PROVIDED TEXT:
╭──

This cheat sheet covers the fundamentals of dbt (data build tool)—a popular data transformation tool used in modern data engineering and analytics workflows. It includes key concepts, commands, and best practices to get you started with dbt.

Fundamentals (Must Know)

What is dbt?

dbt (data build tool) is a transformation tool that enables analysts and engineers to transform data in their warehouse using SQL.

Key concept: dbt handles the T in ELT (Extract, Load, Transform). It doesn’t extract or load data—it transforms data that’s already in your warehouse.

What dbt does:

  • Turns SELECT statements into tables/views
  • Manages dependencies between models
  • Tests data quality
  • Generates documentation
  • Enables version control for transformations

What dbt doesn’t do:

  • Extract data from sources
  • Load data into the warehouse
  • Orchestrate pipelines (though dbt Cloud has scheduling)

How does dbt work?

  1. You write SELECT statements (called models) in .sql files
  2. dbt compiles these into full SQL (resolving references, applying Jinja)
  3. dbt determines the correct execution order based on dependencies
  4. dbt runs the SQL against your data warehouse
  5. Tables/views are created in the warehouse
-- models/customers.sql
SELECT
    id,
    first_name,
    last_name,
    created_at
FROM {{ ref('stg_customers') }}
WHERE is_active = true

dbt compiles this to:

CREATE VIEW analytics.customers AS (
    SELECT
        id,
        first_name,
        last_name,
        created_at
    FROM analytics.stg_customers
    WHERE is_active = true
)

What are models?

Models are SQL SELECT statements that define a transformation. Each model lives in a .sql file and creates one table or view in your warehouse.

Model file: models/dim_customers.sql

SELECT
    customer_id,
    customer_name,
    segment
FROM {{ ref('stg_customers') }}

Models are typically organized in layers:

LayerPrefixPurpose
Stagingstg_Light transformations, 1:1 with source tables
Intermediateint_Business logic, joining staging models
Martsdim_, fct_Final tables for BI tools and analysts

What is the ref() function?

ref() is dbt’s most important function. It creates dependencies between models and handles schema/database references automatically.

-- This creates a dependency on stg_orders
SELECT * FROM {{ ref('stg_orders') }}

Why use ref():

  • dbt builds a DAG (dependency graph) from refs
  • Ensures models run in correct order
  • Handles environment-specific schemas (dev vs prod)
  • Enables impact analysis

Never hardcode table names. Always use ref() for models and source() for raw tables.


What are sources?

Sources define your raw data tables that exist in the warehouse before dbt runs. They’re declared in YAML files.

# models/staging/sources.yml
version: 2

sources:
  - name: stripe
    database: raw
    schema: stripe_data
    tables:
      - name: payments
        description: Raw payment data from Stripe
        loaded_at_field: _loaded_at
        freshness:
          warn_after: {count: 12, period: hour}
          error_after: {count: 24, period: hour}

The freshness key lets dbt check if your source data is stale. It compares the current time against the most recent value in loaded_at_field.

╰──

PROBLEM DETAILS: For each statement, answer yes or no on whether the dbt cheat sheet agrees, quoting the words of the cheat sheet that decide it: 1. dbt extracts data from sources. 2. Each model creates one table or view in the warehouse. 3. Sources are declared in YAML files. The material that comes next has no connection to the dbt cheat sheet.

GIVEN DATA:
╭──

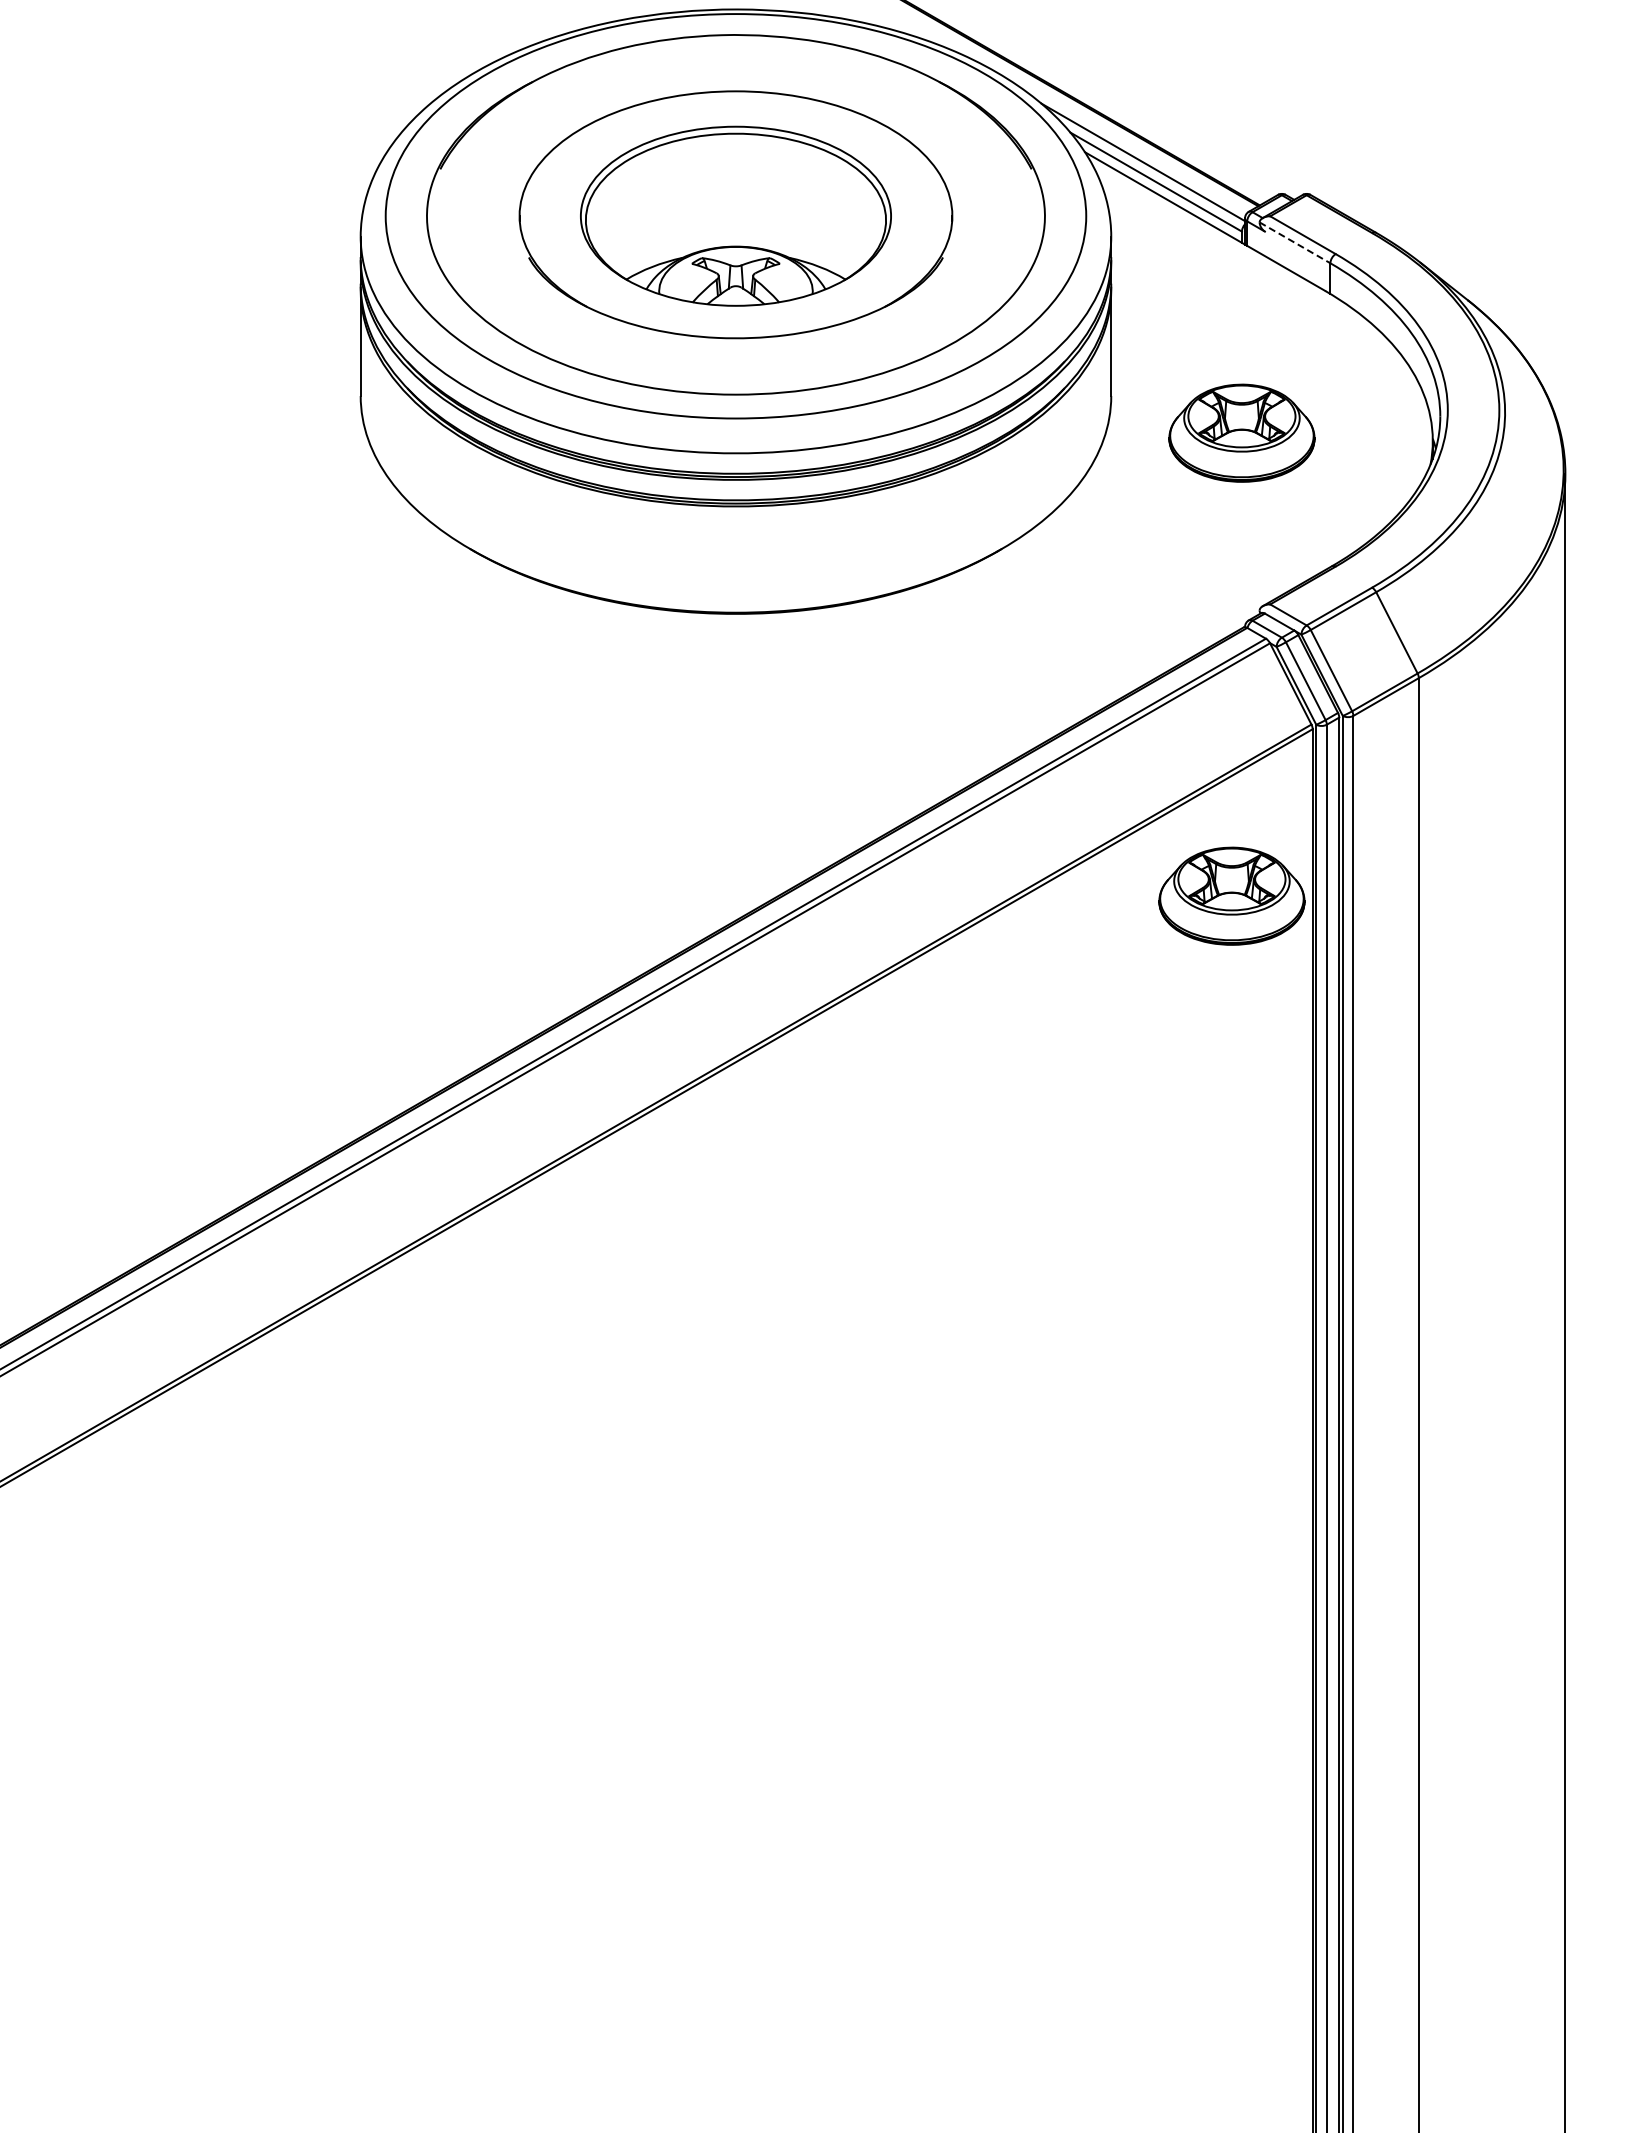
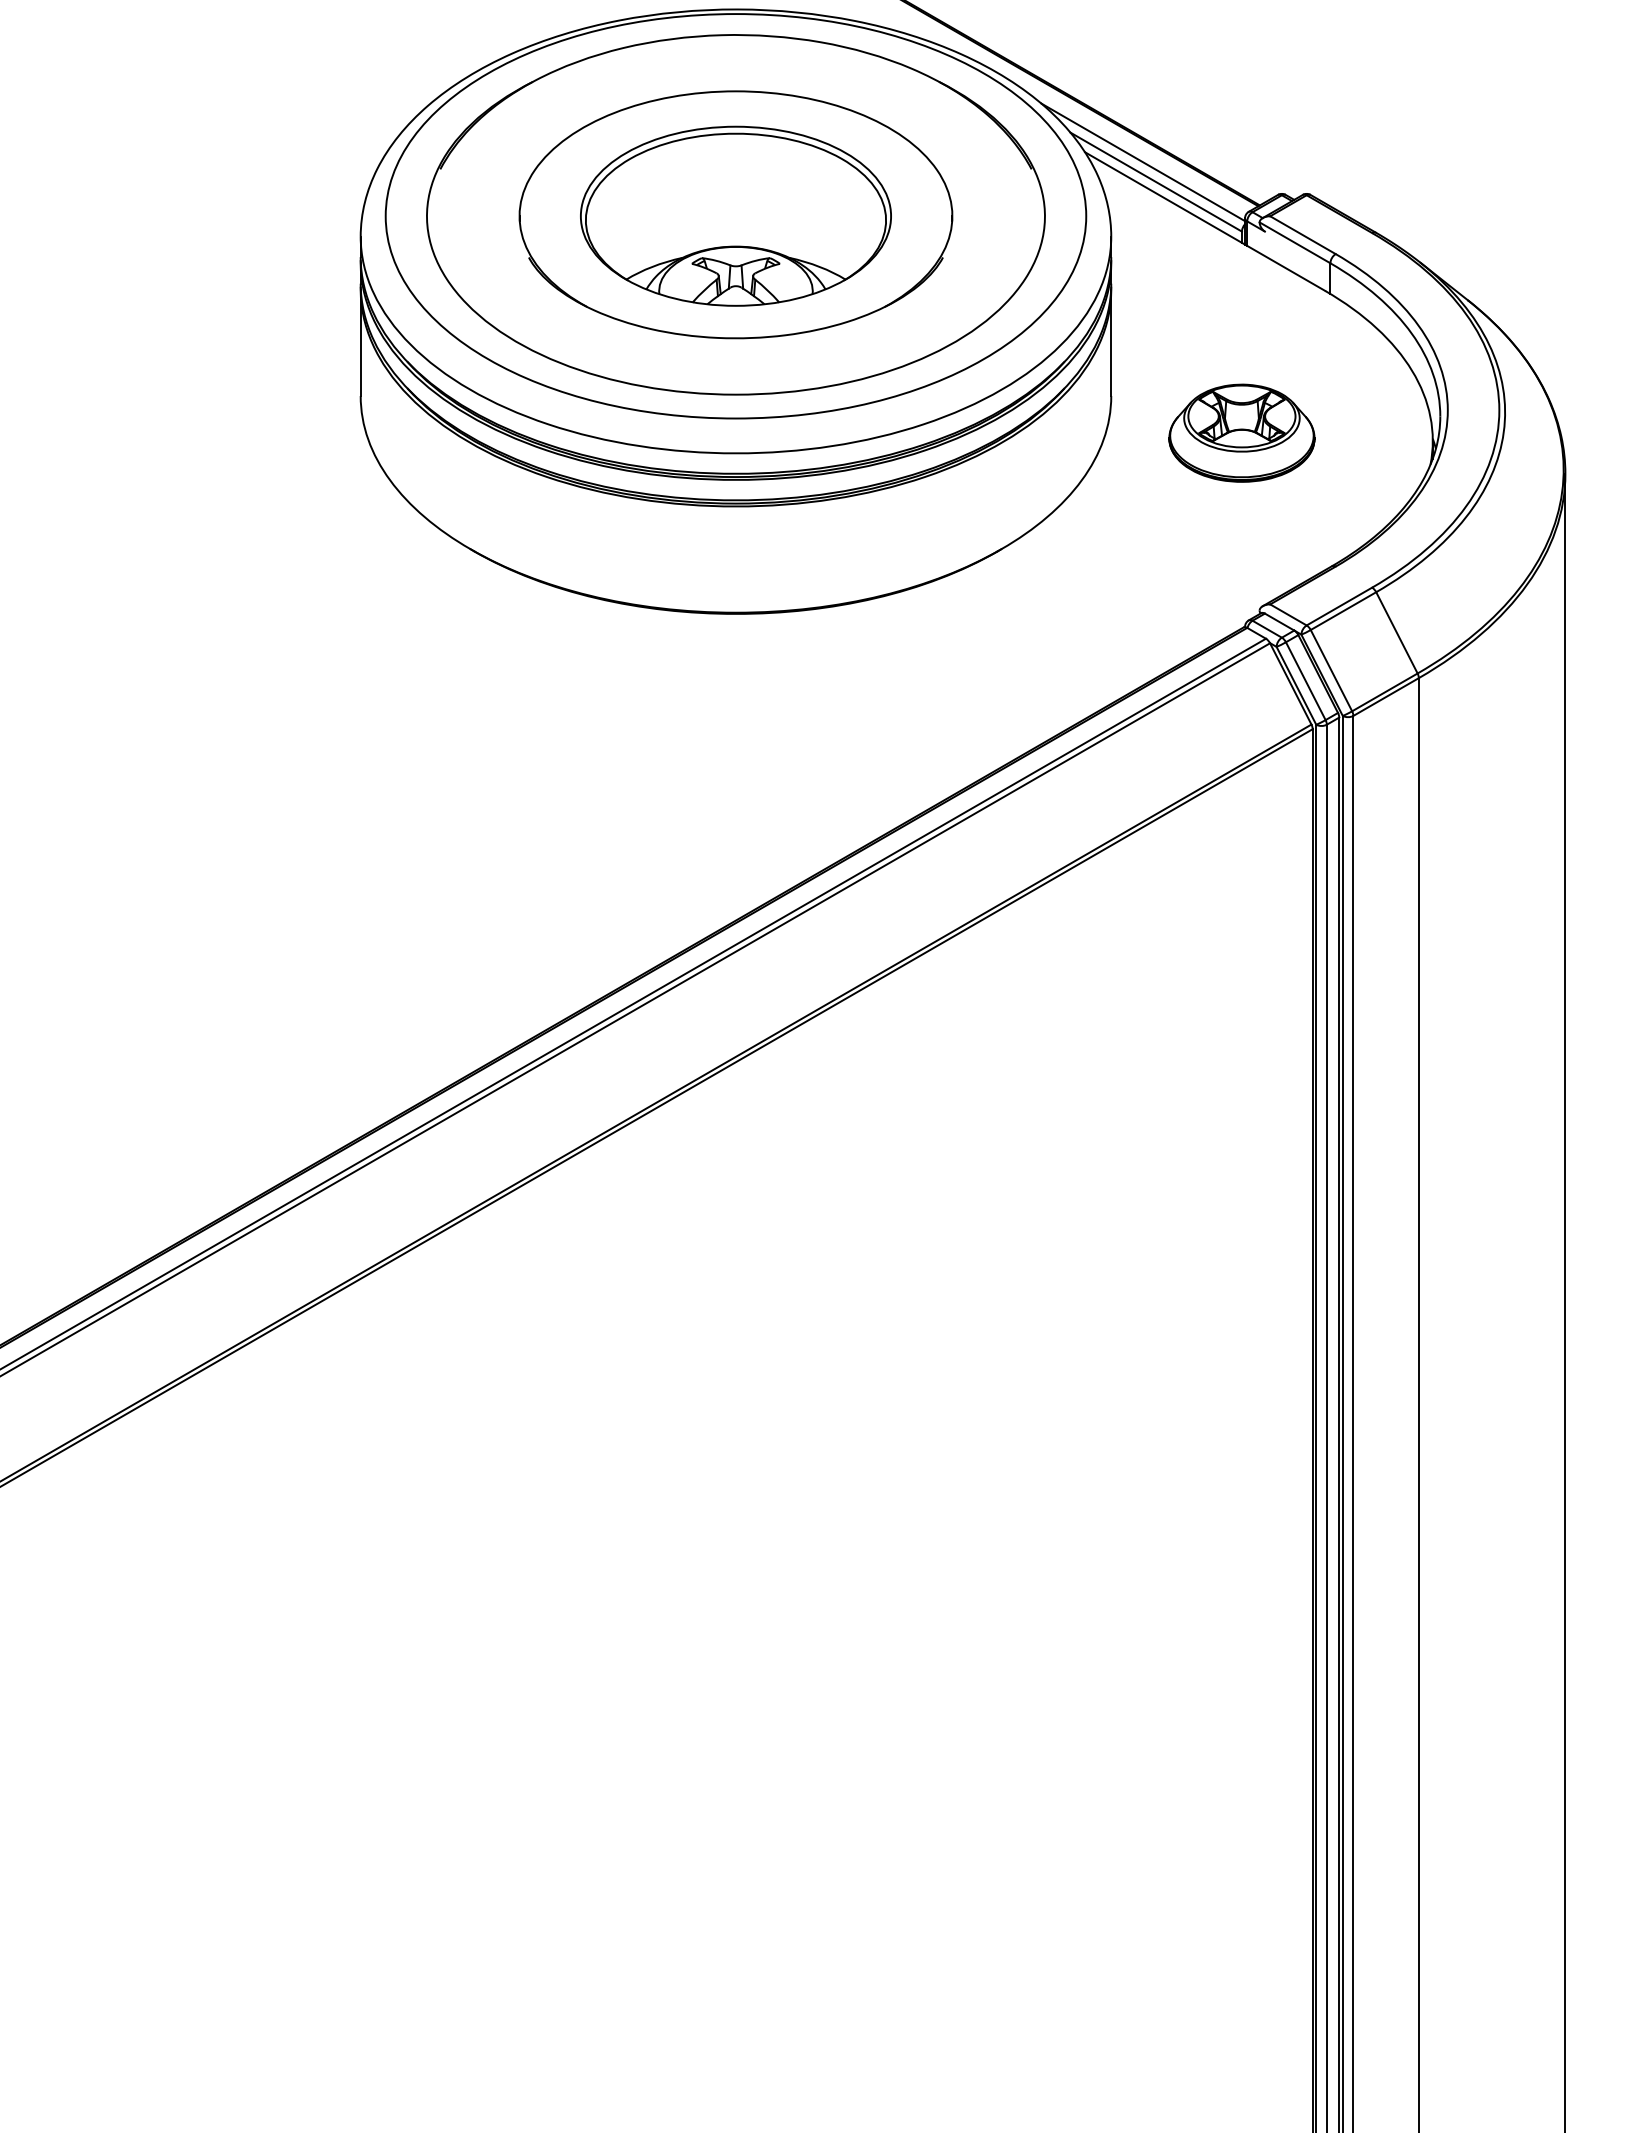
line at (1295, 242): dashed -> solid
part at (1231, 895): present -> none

╰──

PROBLEM SOLUTION:
1. No: "It doesn’t extract or load data—it transforms data that’s already in your warehouse."
2. Yes: "Each model lives in a .sql file and creates one table or view in your warehouse."
3. Yes: "They’re declared in YAML files."